On 14 Feb 2011, at 13:45, Jeppe Johansen wrote:

I did a little change to the patch though. I changed the syntax to be "weakexternal ['library'] [name 'name'] [default 'initialvalue'];" since I figured default made more sense than set, in the given context. I still think using weakexternal makes sense(over adding a new "weak" keyword), since the meaning and functionality still is the same

It's not the same.

"weak" (without external) would be a definition, which means that it would be used in a situation like this:

  procedure Test; weak;
    begin
      writeln('test');
    end;

And the compiler would then generate something like this:

  .weak Test
Test:
  <code for test>


This would however be invalid code:

procedure Test; weak; external; // or "weakexternal" instead of "weak; external;"
    begin
    end;

And this would be an incomplete declaration (missing function body):

  procedure Test; weak;

That's why it was not a good idea (from me) to introduce "weakexternal", since "weak" combined with "external" would be the same (even if "weak" by itself weren't supported immediately).

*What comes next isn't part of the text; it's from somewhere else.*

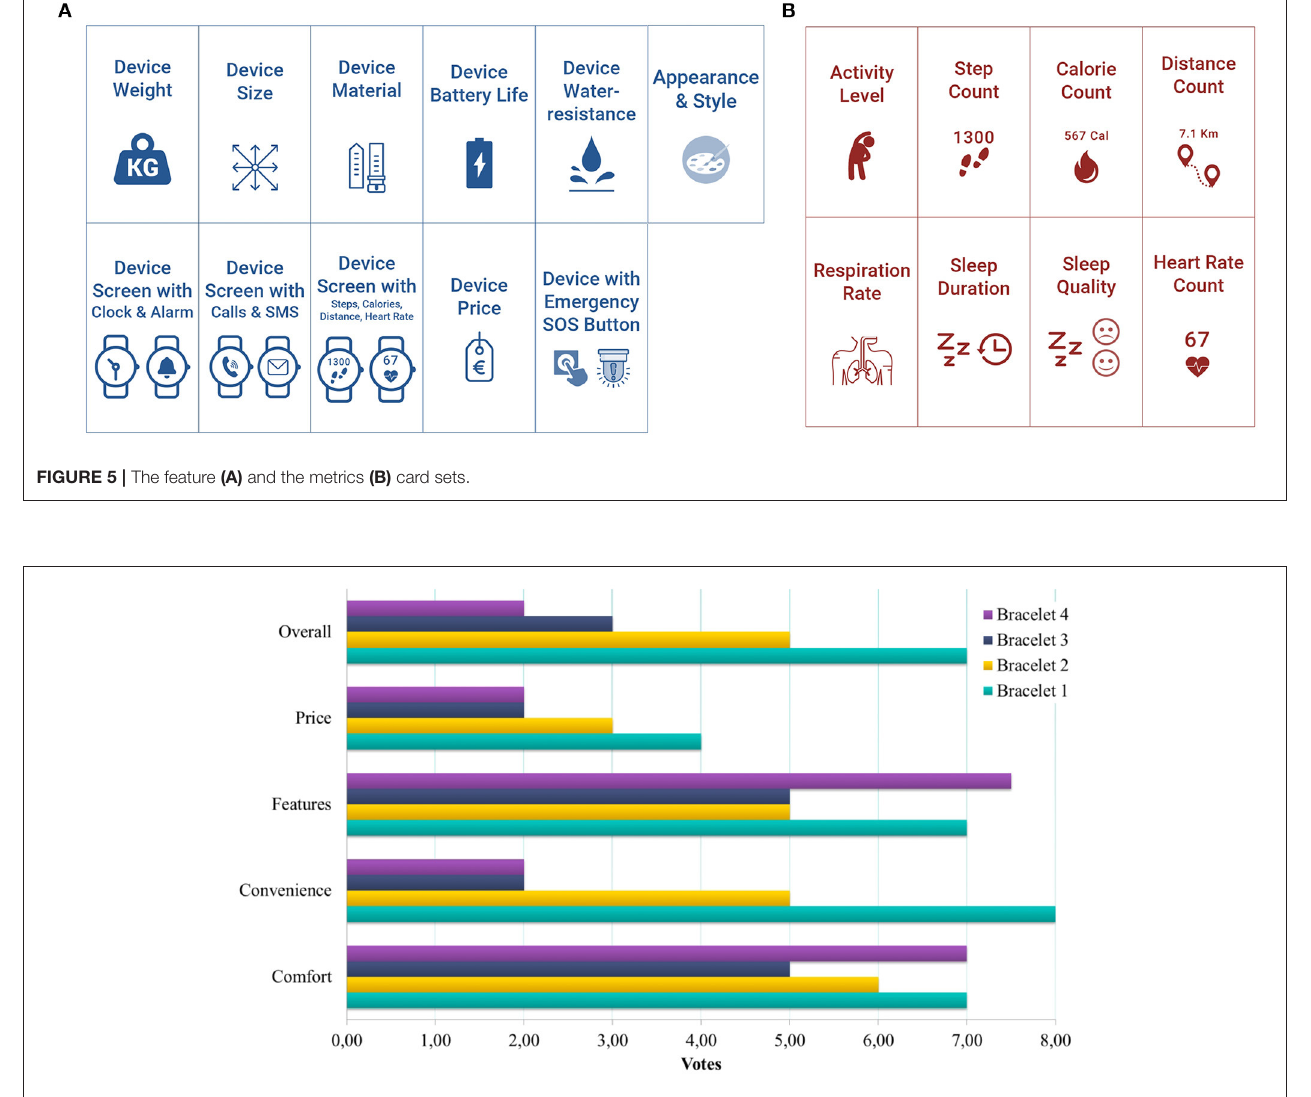
FIGURE 6 | Average rating per device aspect for each of the four bracelets.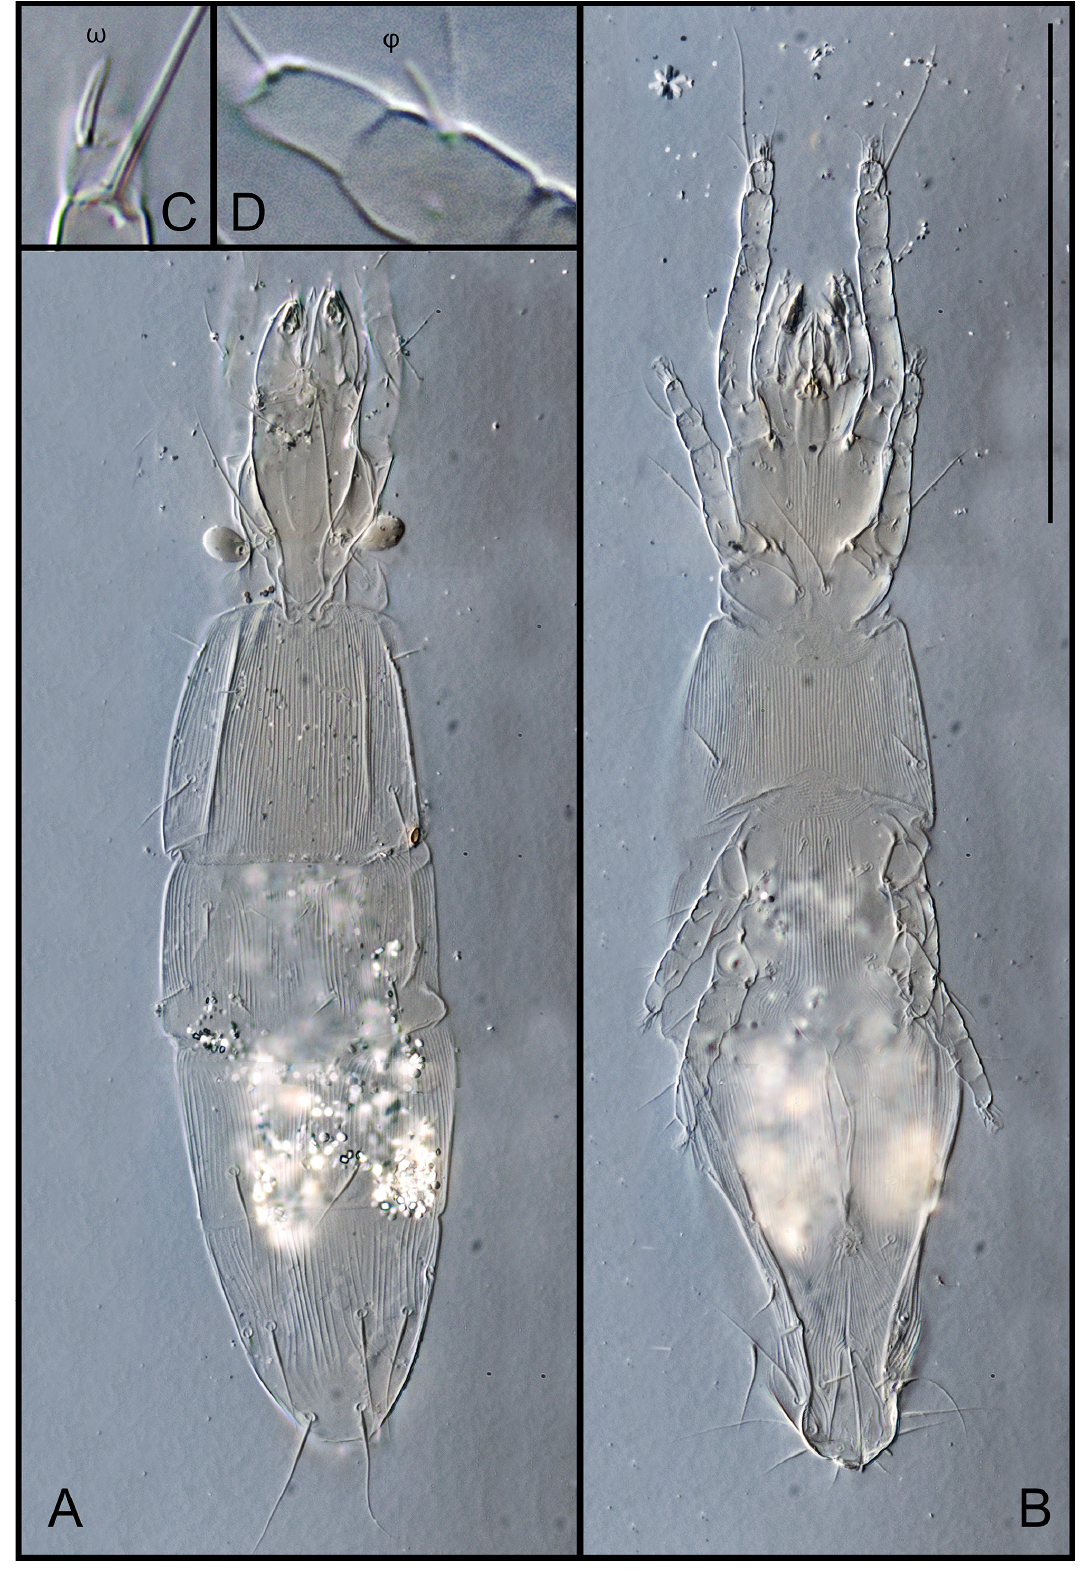
Figure 2. Paralycus daeira sp. n., female, light microscope images: ( A )—dorsal view; ( B )—ventral view; ( C )—solenidion ω I; ( D )—solenidion φ III. Scale bar 100 µm.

Furthermore, the whole "default 'initialvalue'" stuff is actually superfluous, since it basically is already part of the weak(external) declaration:

  procedure Test; weakexternal name 'aliasedTest';

could be defined to generate this:

  .weak Test
  .set Test,aliasedTest

After all, the above states that references to "Test" should be treated as weak references to a symbol called "aliasedTest". It would also be equivalent to what C does. I also don't think it would break much, if any, existing code that uses "weakexternal" if the semantics were to be redefined in this way.